**TAREFA PROPOSTA:** Transcreva, da notícia sobre a pré-candidatura de Ronaldo Caiado, o trecho que vai de "A proposta de" até "e Flávio Bolsonaro.".

**TEXTO DO EXERCÍCIO:**
● ● ● ● ● ● ●
O governador de Goiás, Ronaldo Caiado (PSD), consolidou sua pré-candidatura à Presidência da República nas eleições de 2026 e reafirmou que a anistia será a prioridade máxima de um eventual governo. No ato “Acorda, Brasil”, realizado em 1º de março na Avenida Paulista, em São Paulo, Caiado declarou que o primeiro gesto presidencial, caso eleito, será conceder anistia plena e irrestrita aos condenados pelos atos de 8 de janeiro de 2023 — incluindo o ex-presidente Jair Bolsonaro (PL).
Em discurso, Caiado destacou a união com aliados como Romeu Zema (Novo) e Flávio Bolsonaro (PL), reforçando que a medida seria tomada já em 1º de janeiro de 2027. O governador também exaltou a capacidade de mobilização de Bolsonaro, afirmando que “ninguém na história do Brasil, sem mandato e mesmo preso, conseguiu mobilizar a população como ele”.
A proposta de anistia não é nova: Caiado já havia defendido a ideia em entrevistas anteriores, resumindo em janeiro de 2026 que “todo mundo estará alforriado”. Para ele, a medida é necessária para “pacificar o país” e superar a polarização política.
Especialistas em direito constitucional lembram que a anistia ampla depende de aprovação do Congresso Nacional, enquanto o presidente pode conceder apenas indultos individuais. Assim, qualquer iniciativa nesse sentido deverá enfrentar intenso debate jurídico, especialmente no Supremo Tribunal Federal.
Com o ato na Paulista, Caiado posiciona a anistia como bandeira central de sua pré-campanha e busca se firmar como alternativa de centro-direita em um campo oposicionista ainda fragmentado, disputando espaço com nomes como Tarcísio de Freitas, Romeu Zema e Flávio Bolsonaro.
● ● ● ● ● ● ●
**DADOS PARA ANÁLISE:**
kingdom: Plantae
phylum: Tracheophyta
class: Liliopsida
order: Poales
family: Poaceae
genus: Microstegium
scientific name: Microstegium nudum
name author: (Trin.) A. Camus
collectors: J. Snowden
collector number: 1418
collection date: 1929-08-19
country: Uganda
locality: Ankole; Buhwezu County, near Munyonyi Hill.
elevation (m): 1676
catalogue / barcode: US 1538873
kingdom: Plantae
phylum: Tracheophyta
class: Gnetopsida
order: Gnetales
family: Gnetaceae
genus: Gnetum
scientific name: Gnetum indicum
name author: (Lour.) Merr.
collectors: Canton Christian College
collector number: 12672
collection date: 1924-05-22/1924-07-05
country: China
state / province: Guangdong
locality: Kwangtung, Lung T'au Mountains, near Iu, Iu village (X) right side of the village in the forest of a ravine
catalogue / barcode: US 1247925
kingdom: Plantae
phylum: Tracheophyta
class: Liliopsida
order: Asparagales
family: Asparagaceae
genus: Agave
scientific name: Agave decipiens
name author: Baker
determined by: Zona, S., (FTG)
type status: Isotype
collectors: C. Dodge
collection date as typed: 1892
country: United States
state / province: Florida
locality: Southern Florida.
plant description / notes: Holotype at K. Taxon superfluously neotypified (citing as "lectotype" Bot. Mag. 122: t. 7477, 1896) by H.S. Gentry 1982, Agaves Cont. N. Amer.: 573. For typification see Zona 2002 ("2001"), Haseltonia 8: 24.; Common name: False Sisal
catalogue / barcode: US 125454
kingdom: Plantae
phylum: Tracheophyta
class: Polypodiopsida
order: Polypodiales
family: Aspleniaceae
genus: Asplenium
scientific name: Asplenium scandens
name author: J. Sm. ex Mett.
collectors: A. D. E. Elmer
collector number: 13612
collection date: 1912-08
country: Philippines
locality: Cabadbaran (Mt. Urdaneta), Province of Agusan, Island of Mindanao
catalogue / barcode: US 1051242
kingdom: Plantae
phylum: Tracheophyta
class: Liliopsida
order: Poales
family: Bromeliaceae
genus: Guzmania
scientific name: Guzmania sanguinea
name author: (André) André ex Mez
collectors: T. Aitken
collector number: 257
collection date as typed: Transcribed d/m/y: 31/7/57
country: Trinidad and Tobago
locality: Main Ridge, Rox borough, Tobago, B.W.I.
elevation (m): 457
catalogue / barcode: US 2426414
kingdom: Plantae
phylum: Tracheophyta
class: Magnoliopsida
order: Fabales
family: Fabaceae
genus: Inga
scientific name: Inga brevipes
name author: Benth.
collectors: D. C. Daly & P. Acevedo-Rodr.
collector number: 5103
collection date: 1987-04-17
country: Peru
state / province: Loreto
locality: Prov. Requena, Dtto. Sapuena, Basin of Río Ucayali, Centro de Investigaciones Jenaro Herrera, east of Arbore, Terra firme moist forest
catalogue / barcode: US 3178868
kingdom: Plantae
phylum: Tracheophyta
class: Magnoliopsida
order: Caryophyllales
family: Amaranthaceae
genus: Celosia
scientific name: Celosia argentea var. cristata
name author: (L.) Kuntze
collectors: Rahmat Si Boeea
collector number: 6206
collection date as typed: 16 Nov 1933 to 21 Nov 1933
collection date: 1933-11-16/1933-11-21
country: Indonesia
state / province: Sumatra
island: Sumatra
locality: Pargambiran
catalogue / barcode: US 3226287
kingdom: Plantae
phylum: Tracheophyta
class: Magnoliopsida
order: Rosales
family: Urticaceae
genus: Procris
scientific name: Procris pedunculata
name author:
● ● ● ● ● ● ●
**RESOLUÇÃO DO EXERCÍCIO:**
A proposta de anistia não é nova: Caiado já havia defendido a ideia em entrevistas anteriores, resumindo em janeiro de 2026 que “todo mundo estará alforriado”. Para ele, a medida é necessária para “pacificar o país” e superar a polarização política.
Especialistas em direito constitucional lembram que a anistia ampla depende de aprovação do Congresso Nacional, enquanto o presidente pode conceder apenas indultos individuais. Assim, qualquer iniciativa nesse sentido deverá enfrentar intenso debate jurídico, especialmente no Supremo Tribunal Federal.
Com o ato na Paulista, Caiado posiciona a anistia como bandeira central de sua pré-campanha e busca se firmar como alternativa de centro-direita em um campo oposicionista ainda fragmentado, disputando espaço com nomes como Tarcísio de Freitas, Romeu Zema e Flávio Bolsonaro.